Start of Material to process

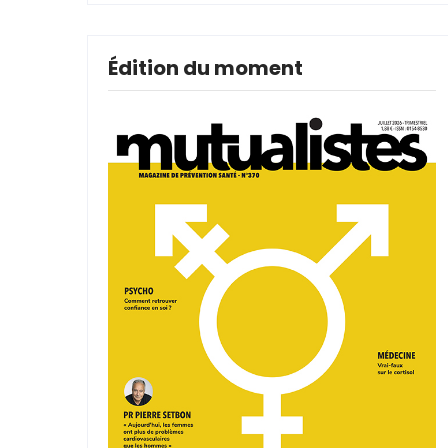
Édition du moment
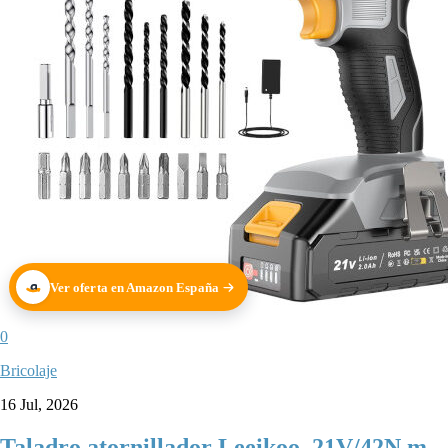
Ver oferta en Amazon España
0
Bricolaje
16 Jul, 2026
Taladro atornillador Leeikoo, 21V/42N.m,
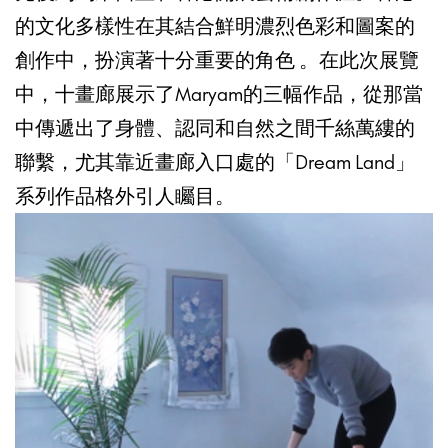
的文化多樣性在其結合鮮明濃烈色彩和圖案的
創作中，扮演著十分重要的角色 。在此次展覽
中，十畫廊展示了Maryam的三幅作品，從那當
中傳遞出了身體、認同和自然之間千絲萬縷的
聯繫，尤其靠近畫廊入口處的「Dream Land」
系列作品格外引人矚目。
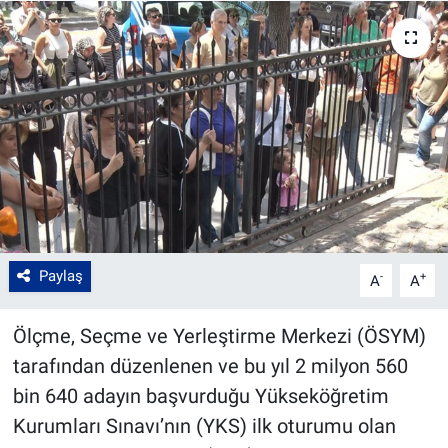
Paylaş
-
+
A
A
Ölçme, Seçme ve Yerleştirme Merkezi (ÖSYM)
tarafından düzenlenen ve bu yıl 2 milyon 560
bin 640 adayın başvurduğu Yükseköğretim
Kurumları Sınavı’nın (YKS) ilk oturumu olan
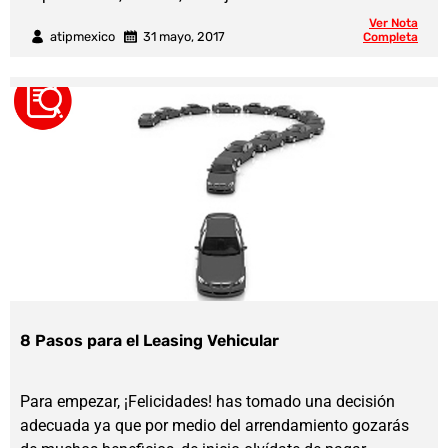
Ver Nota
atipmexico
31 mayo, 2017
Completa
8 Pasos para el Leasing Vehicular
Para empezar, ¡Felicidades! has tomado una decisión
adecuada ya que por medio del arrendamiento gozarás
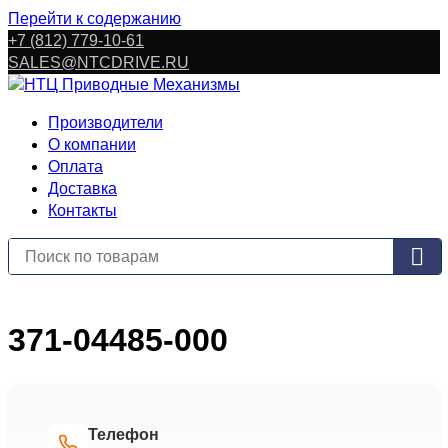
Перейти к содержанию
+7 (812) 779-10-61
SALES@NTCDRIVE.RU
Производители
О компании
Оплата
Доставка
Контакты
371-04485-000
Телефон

End of Material to process

§ **Aim of the exercise**
Set down exactly, from the line that contains "adecuada ya que" through the last line of the data, each line as it stands, and leave the pictures out.

§ **Exercise solution**
adecuada ya que por medio del arrendamiento gozarás
Перейти к содержанию
+7 (812) 779-10-61
SALES@NTCDRIVE.RU
Производители
О компании
Оплата
Доставка
Контакты
371-04485-000
Телефон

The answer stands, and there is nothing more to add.